A new study led by a Michigan State University researcher shows that poverty experienced by women after leaving prison not only limits their choices, but also temporarily reduces their ability to think clearly and solve problems.
Why this matters:
- Poverty experienced by women when they leave prison temporarily reduces their IQ and ability to think clearly to solve problems.
- This study was the first to demonstrate in a clinical sample that intelligence, impulsivity, and other characteristics change with circumstances and to show effects on real-word clinical outcomes like mental health and substance use.
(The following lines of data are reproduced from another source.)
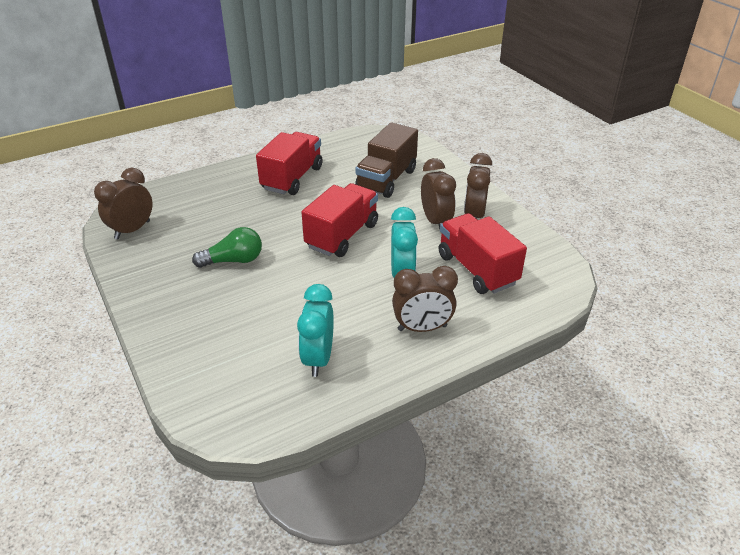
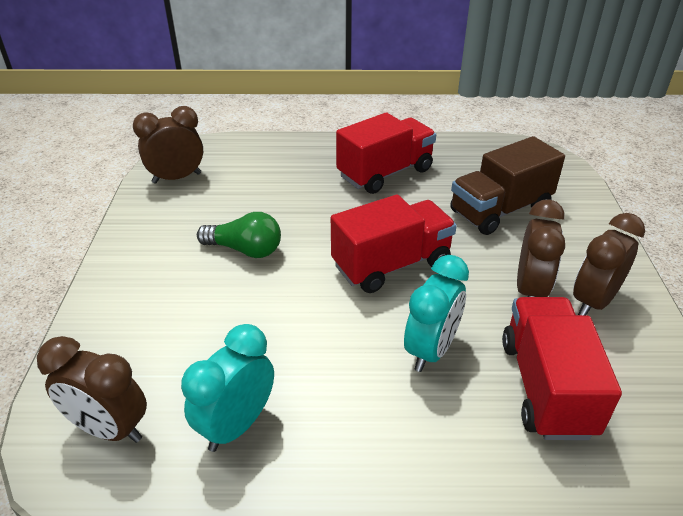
camera: 30 degrees right, 0 degrees up
brown clock [392,266,458,332] -> brown clock moved to [37,336,147,443]

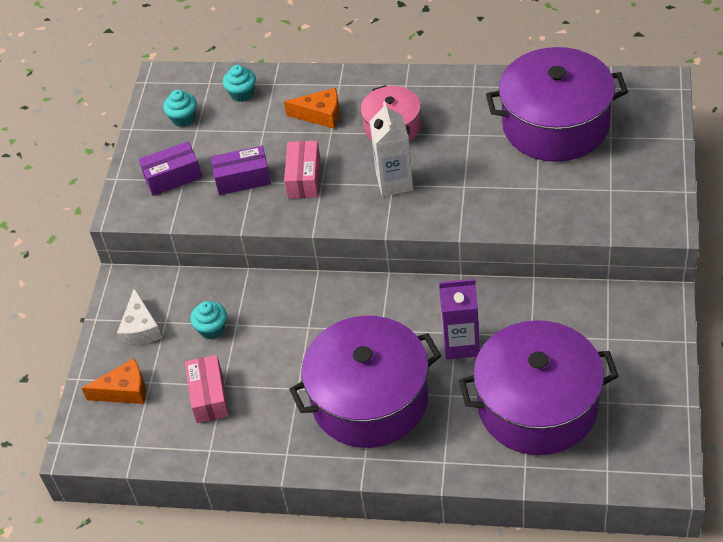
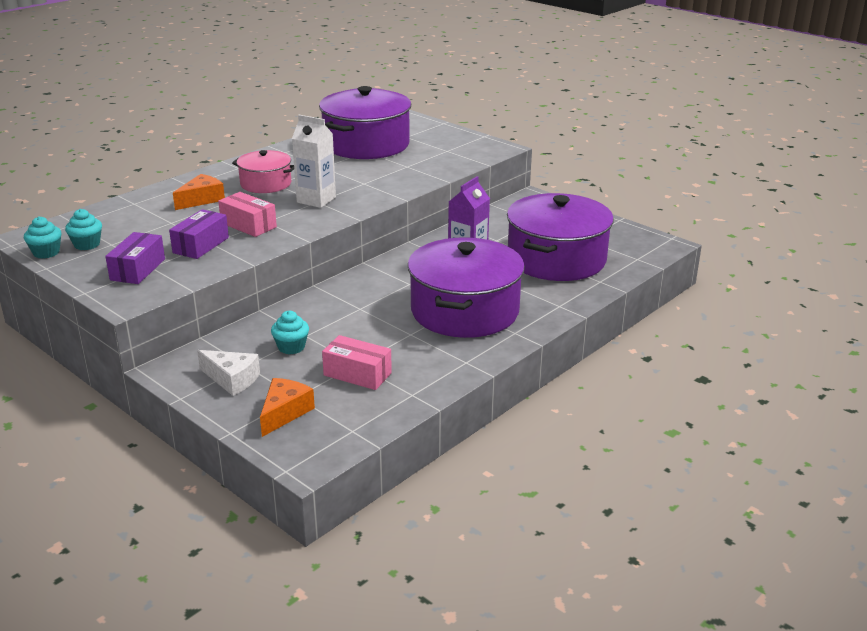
camera: 60 degrees left, 20 degrees down
turquoise cupcake [223,65,256,102] -> turquoise cupcake moved to [24,216,62,259]

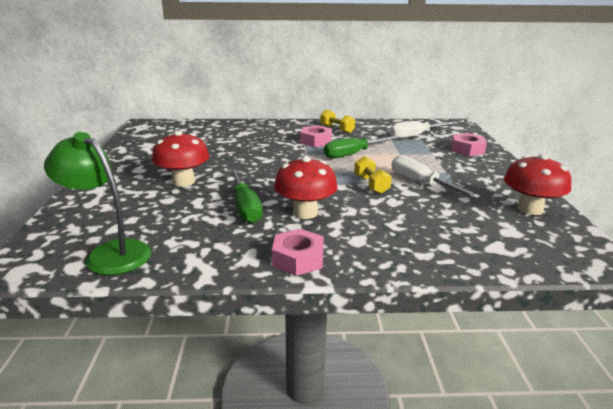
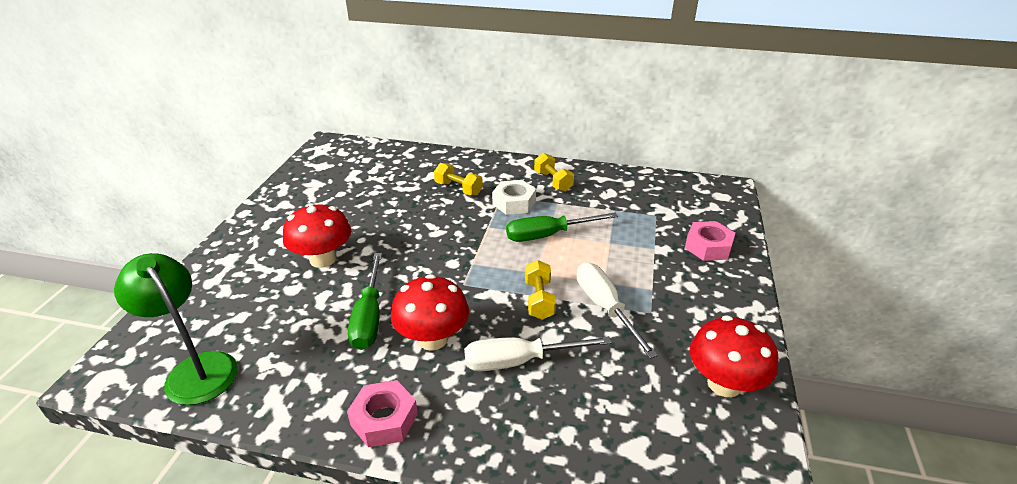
camera: 15 degrees right, 10 degrees up
pink nut [301,125,332,147] -> white nut [492,180,536,215]
white screwdriver [390,121,459,139] -> white screwdriver moved to [464,336,612,371]
none -> yellow dumbbell [434,163,483,196]

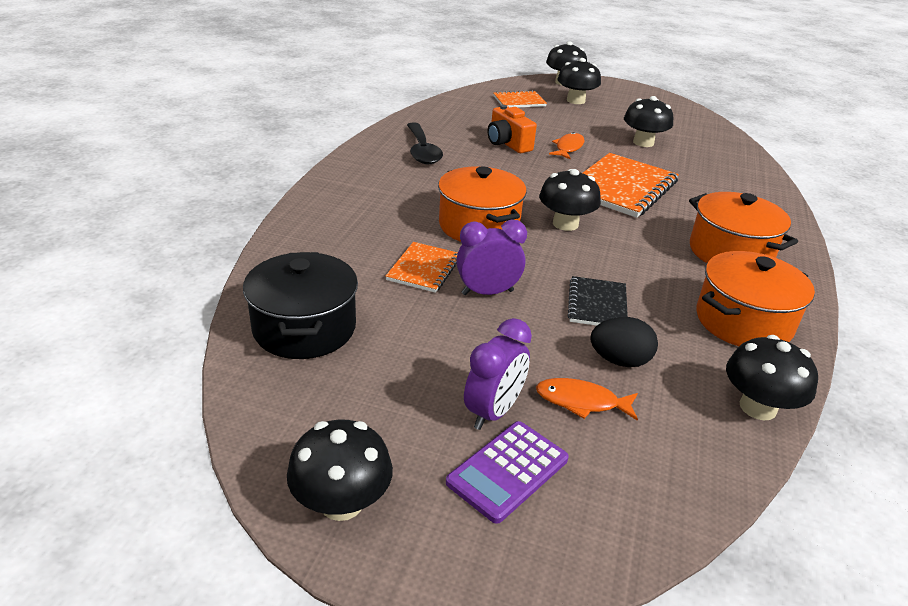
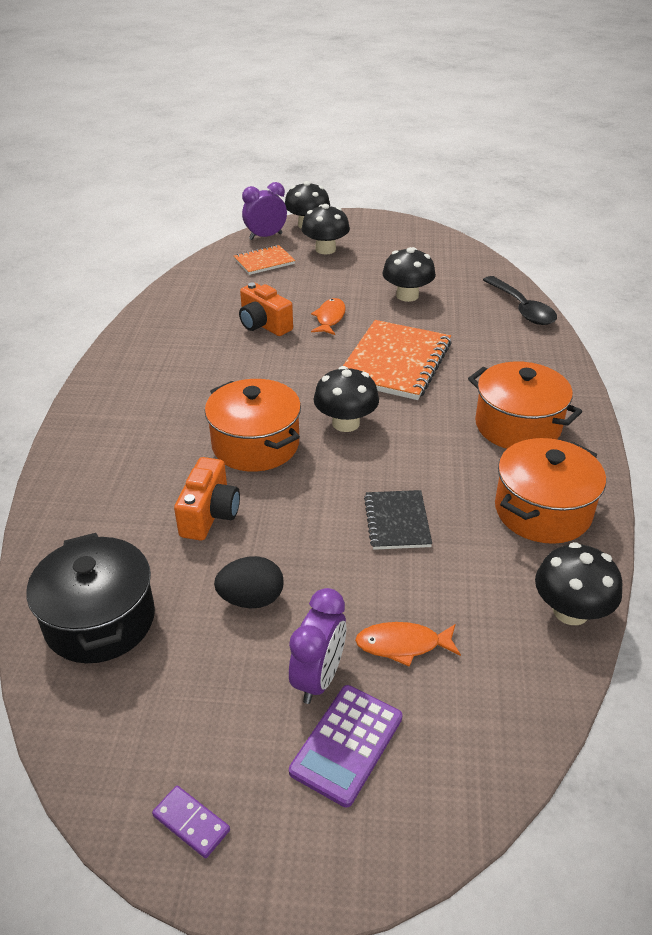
camera: 10 degrees left, 5 degrees up
black mushroom [287,420,393,521] -> purple domino [152,786,230,858]
orange notebook [386,242,458,293] -> orange camera [174,457,240,541]
black spoon [407,123,443,164] -> black spoon moved to [483,276,557,325]
purple clock [456,219,527,295] -> purple clock moved to [242,182,287,240]
black egg [590,317,658,367] -> black egg moved to [214,556,284,608]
The research, published in Scientific Reports, found that scarcity of resources such as housing, food, transportation, and childcare can lower IQ, weaken self-control, and increase impulsive behavior. These cognitive effects, in turn, raise the risks of substance use, poor mental health, and missed treatment during the critical weeks after release.
“When women do poorly after prison release, society and even service providers often solely blame the woman,” said Jennifer Johnson, founding chair of the Charles Stewart Mott Endowed Professor of Public Health at the MSU College of Human Medicine and lead author of the study. “But our findings show that extreme poverty itself impairs thinking and decision-making. These problems are not fixed traits. They can be changed by policy and community support.”
A vulnerable time
The study followed 92 women with co-occurring mental health and substance use disorders during and after incarceration. Participants completed tests of fluid intelligence, attention, persistence, and impulsivity at multiple points before and after release.
greater poverty and unmet needs after release had sharper drops in mental functioning, more cravings for drugs or alcohol, and poorer mental health.
“Trying to secure housing, find work, reunite with children, and meet parole or treatment requirements all while living in poverty consumes mental energy,” Johnson said. “It leaves women with fewer cognitive resources to resist cravings or make careful decisions.”
Implications for policy and services
The findings challenge the idea that relapse or setbacks after prison release are simply due to personal failings. Instead, they point to scarcity as a direct factor that undermines recovery and reintegration.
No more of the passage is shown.